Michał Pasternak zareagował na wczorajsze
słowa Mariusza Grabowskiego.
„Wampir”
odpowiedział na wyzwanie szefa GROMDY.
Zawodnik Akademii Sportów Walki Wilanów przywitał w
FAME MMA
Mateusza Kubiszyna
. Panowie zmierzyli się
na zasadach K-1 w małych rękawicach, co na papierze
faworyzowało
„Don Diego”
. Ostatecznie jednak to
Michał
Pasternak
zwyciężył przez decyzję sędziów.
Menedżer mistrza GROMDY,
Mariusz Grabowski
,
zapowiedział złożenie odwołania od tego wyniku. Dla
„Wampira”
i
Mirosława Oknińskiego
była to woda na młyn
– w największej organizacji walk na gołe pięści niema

-*-

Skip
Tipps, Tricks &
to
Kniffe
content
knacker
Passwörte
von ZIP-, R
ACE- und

-*-

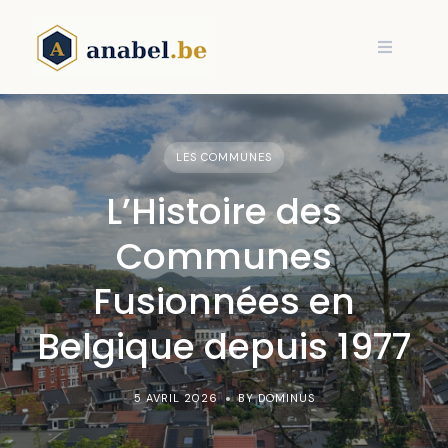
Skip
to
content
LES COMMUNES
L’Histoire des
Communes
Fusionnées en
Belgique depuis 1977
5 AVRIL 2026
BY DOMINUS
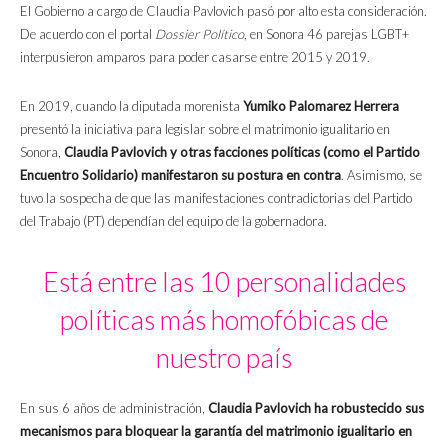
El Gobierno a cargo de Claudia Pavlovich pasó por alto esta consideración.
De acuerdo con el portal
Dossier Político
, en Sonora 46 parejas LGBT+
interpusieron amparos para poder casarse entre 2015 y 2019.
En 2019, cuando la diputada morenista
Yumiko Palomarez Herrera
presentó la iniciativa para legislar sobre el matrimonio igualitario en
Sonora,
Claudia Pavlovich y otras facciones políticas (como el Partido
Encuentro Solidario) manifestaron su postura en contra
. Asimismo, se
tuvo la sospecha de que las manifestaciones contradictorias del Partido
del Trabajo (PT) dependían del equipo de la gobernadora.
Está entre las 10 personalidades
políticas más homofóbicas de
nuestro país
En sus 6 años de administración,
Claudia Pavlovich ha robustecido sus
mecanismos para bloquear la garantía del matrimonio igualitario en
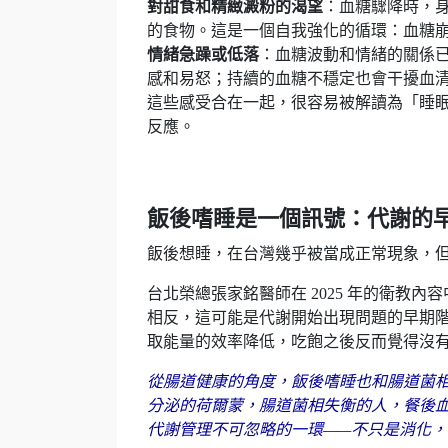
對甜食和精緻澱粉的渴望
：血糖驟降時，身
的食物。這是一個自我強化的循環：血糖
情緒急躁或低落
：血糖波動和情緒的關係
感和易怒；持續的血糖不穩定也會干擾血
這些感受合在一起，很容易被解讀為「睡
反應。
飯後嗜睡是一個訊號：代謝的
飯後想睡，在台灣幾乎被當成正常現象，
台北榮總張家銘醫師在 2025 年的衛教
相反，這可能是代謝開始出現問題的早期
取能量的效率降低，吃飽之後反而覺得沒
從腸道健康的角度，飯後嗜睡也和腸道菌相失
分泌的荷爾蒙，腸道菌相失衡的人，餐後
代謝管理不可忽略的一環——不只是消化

-*-

## Exercise brief
Reproduce the lines of the material starting at the line that contains "對甜食和精緻澱粉的渴望" and ending at the line that contains "代謝管理不可忽略的一環——不只是消化".

## The answer
對甜食和精緻澱粉的渴望
：血糖驟降時，身
的食物。這是一個自我強化的循環：血糖
情緒急躁或低落
：血糖波動和情緒的關係
感和易怒；持續的血糖不穩定也會干擾血
這些感受合在一起，很容易被解讀為「睡
反應。
飯後嗜睡是一個訊號：代謝的
飯後想睡，在台灣幾乎被當成正常現象，
台北榮總張家銘醫師在 2025 年的衛教
相反，這可能是代謝開始出現問題的早期
取能量的效率降低，吃飽之後反而覺得沒
從腸道健康的角度，飯後嗜睡也和腸道菌相失
分泌的荷爾蒙，腸道菌相失衡的人，餐後
代謝管理不可忽略的一環——不只是消化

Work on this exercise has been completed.